=== Text section ===
Editor’s note: Today’s post comes from Simon Banton: software professional, Stonehenge enthusiast, and creator of the Stonehenge Barrow Map. With Google Maps Platform products and some help from the Google developer community, Banton built his map in just a few days, compiling the data and adding richer details in his spare time. Discover how you can start using Google Maps Platform to visualize your passion projects.

My journey into mapmaking started when I came across a 200-year-old reference to an oddly deformed, 5,500-year-old skull buried in one of the 300 Neolithic and Bronze Age barrows (burial mounds) found within walking distance of the Stonehenge prehistoric monument in Wiltshire, England. When I can spare time away from my software business, I offer tours around this unique landscape and study the barrows myself. It’s fascinating to imagine who the barrows’ inhabitants were—like the one with the intriguingly deformed skull—and what their lives were like thousands of years ago.

Photo provided and licensed by http://www.stonesofstonehenge.org.uk

In the countryside around Stonehenge, one challenge is finding barrows and identifying them against records and maps that were created over a 200-year period. Early 1800s researchers published excellent guides to the barrows, but there were no authoritative maps and surveys of the area in those days. If you tried now to find a barrow using 200-year-old guides, modern databases wouldn’t have the same reference numbers. And, of course, there were no online sources that correlated and matched the barrow location data.

This was frustrating, so I pulled together a Google Sheets listing the barrows’ latitudes and longitudes and the numbering systems used by different authorities. I thought somehow this data could be visualized on a map. After some online searching, I discovered that I could use the Maps JavaScript API and the Google Charts “Map” visualization to pull the data from the spreadsheet, and I built the Stonehenge Barrow Map showing all the barrow locations.

It only took two days for me to create the basic map using the Charts visualization. After that, I spent one evening per week, over six months, adding barrow descriptions and images to the Google Sheet. The developers in the Google Maps forums were quick to answer my questions, such as when I needed help customizing pop-up boxes with information about each barrow. When users click on a point on the map, an info window appears with reference numbers and descriptions from 19th-century and modern-day researchers, links to data from government agencies and historical societies, and images of artifacts removed from barrows.

Using the Visualization Query Language, I added a search box to the map, where people can enter keywords to find barrows by all kinds of criteria, including what artifacts were found. Almost all the barrows have been plundered for their contents in the past few centuries, but happily a great many of these treasures eventually found their way into the wonderful museums in Devizes and Salisbury. 

Stonehenge enthusiasts and I use the Google Map when we’re carrying out research or conducting tours, and anyone can use it just to explore the barrows for themselves. We can enter the modern reference number for a barrow, like “Wilsford G30” or “MWI12489”, find it was known to the 19th-century antiquaries as barrow “Normanton 173,” and that it was the one which contained that very odd skull.
=== Stored records ===
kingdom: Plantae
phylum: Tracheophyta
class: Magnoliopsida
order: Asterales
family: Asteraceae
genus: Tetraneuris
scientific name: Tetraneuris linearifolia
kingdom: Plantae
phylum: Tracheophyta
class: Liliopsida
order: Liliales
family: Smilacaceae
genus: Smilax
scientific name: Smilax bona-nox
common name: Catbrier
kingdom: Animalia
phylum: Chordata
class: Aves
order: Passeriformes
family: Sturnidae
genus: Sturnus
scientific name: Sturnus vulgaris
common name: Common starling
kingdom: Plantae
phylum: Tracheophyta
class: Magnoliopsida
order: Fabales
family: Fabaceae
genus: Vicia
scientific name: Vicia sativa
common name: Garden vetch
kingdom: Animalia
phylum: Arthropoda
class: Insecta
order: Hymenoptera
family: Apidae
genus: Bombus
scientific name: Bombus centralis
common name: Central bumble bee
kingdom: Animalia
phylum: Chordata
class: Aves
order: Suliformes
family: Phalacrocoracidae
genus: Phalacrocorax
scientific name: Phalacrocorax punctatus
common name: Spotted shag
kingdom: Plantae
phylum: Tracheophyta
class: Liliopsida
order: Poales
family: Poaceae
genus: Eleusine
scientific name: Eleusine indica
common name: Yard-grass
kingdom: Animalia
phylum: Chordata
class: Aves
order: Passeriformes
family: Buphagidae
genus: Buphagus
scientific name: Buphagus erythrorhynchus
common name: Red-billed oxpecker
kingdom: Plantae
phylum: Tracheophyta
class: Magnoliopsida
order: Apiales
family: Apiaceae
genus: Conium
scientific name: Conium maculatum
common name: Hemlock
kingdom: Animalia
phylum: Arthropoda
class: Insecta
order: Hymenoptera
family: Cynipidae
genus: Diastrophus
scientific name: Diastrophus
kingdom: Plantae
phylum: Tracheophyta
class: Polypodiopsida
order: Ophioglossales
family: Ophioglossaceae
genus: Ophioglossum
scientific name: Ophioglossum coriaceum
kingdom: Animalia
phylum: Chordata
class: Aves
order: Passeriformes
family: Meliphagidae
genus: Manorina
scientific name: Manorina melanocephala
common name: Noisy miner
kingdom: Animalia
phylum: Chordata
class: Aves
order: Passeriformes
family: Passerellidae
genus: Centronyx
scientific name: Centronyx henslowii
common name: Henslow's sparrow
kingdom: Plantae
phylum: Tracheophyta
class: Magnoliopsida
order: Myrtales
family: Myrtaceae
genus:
===
» Required work: Print the part of the Stonehenge barrow map post above that runs from "In the countryside" up to and including "barrow location data.".

» Written reply:
In the countryside around Stonehenge, one challenge is finding barrows and identifying them against records and maps that were created over a 200-year period. Early 1800s researchers published excellent guides to the barrows, but there were no authoritative maps and surveys of the area in those days. If you tried now to find a barrow using 200-year-old guides, modern databases wouldn’t have the same reference numbers. And, of course, there were no online sources that correlated and matched the barrow location data.